"Now there is much more awareness," said he said. "But not all the education comes because the doctor is smart. A lot comes from people on the Internet learning about this, going to websites and learning information and networking with others."
Nine months after Hayley got sick, she began treatment at the Mayo Clinic. She takes beta blockers to tighten her blood vessels and tries to stick to a healthy exercise and eating regimen.
"This was so simple," said her mother.
Today, Hayley is 15 and headed for the 10th grade in the fall, weighing in at 100 pounds -- a 30-pound gain from when she was at her worst.
Hayley sometimes balks at her morning exercise regimen, 30 minutes of dancing on the Wii. One of the challenges is of POTS is getting enough exercise.
"It used to be fun and now the body feels too tired and can't do anything," said Fischer. "But it's probably the most important thing for recovery."
Hayley sometimes gets headaches, but is otherwise fine, roller skating around her neighborhood this summer with friends.
"I feel good," she said. And of her doctor, "He was cool."
Like her mother, Hayley said she now knows not to take no for an answer. "They said I didn't have anything, but I wasn't pretending to be sick."
And Hayley is proud of her mother for being strong and finally getting help.
"Don't give up, don't ever give up," said Lairmore. "And don't listen to the doctor when you are right about your child. I am sorry to give doctors a bad rap, but so many told me there was nothing wrong with her."
"My daughter knew I was on her side and I believed her," she said. "Doctors are not God."

RECORDED INFORMATION:
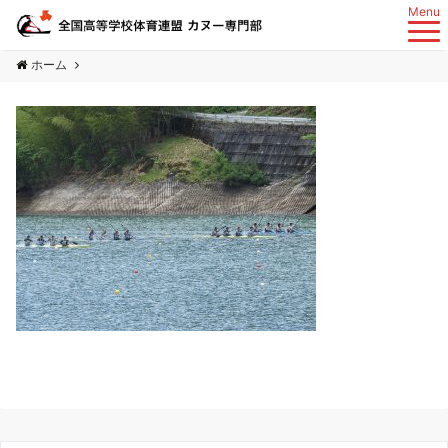
Menu
ホーム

GOAL OF THE EXERCISE: Copy out the entire article above about Hayley's treatment and recovery, word for word.

SOLUTION FOR THIS TASK:
"Now there is much more awareness," said he said. "But not all the education comes because the doctor is smart. A lot comes from people on the Internet learning about this, going to websites and learning information and networking with others."
Nine months after Hayley got sick, she began treatment at the Mayo Clinic. She takes beta blockers to tighten her blood vessels and tries to stick to a healthy exercise and eating regimen.
"This was so simple," said her mother.
Today, Hayley is 15 and headed for the 10th grade in the fall, weighing in at 100 pounds -- a 30-pound gain from when she was at her worst.
Hayley sometimes balks at her morning exercise regimen, 30 minutes of dancing on the Wii. One of the challenges is of POTS is getting enough exercise.
"It used to be fun and now the body feels too tired and can't do anything," said Fischer. "But it's probably the most important thing for recovery."
Hayley sometimes gets headaches, but is otherwise fine, roller skating around her neighborhood this summer with friends.
"I feel good," she said. And of her doctor, "He was cool."
Like her mother, Hayley said she now knows not to take no for an answer. "They said I didn't have anything, but I wasn't pretending to be sick."
And Hayley is proud of her mother for being strong and finally getting help.
"Don't give up, don't ever give up," said Lairmore. "And don't listen to the doctor when you are right about your child. I am sorry to give doctors a bad rap, but so many told me there was nothing wrong with her."
"My daughter knew I was on her side and I believed her," she said. "Doctors are not God."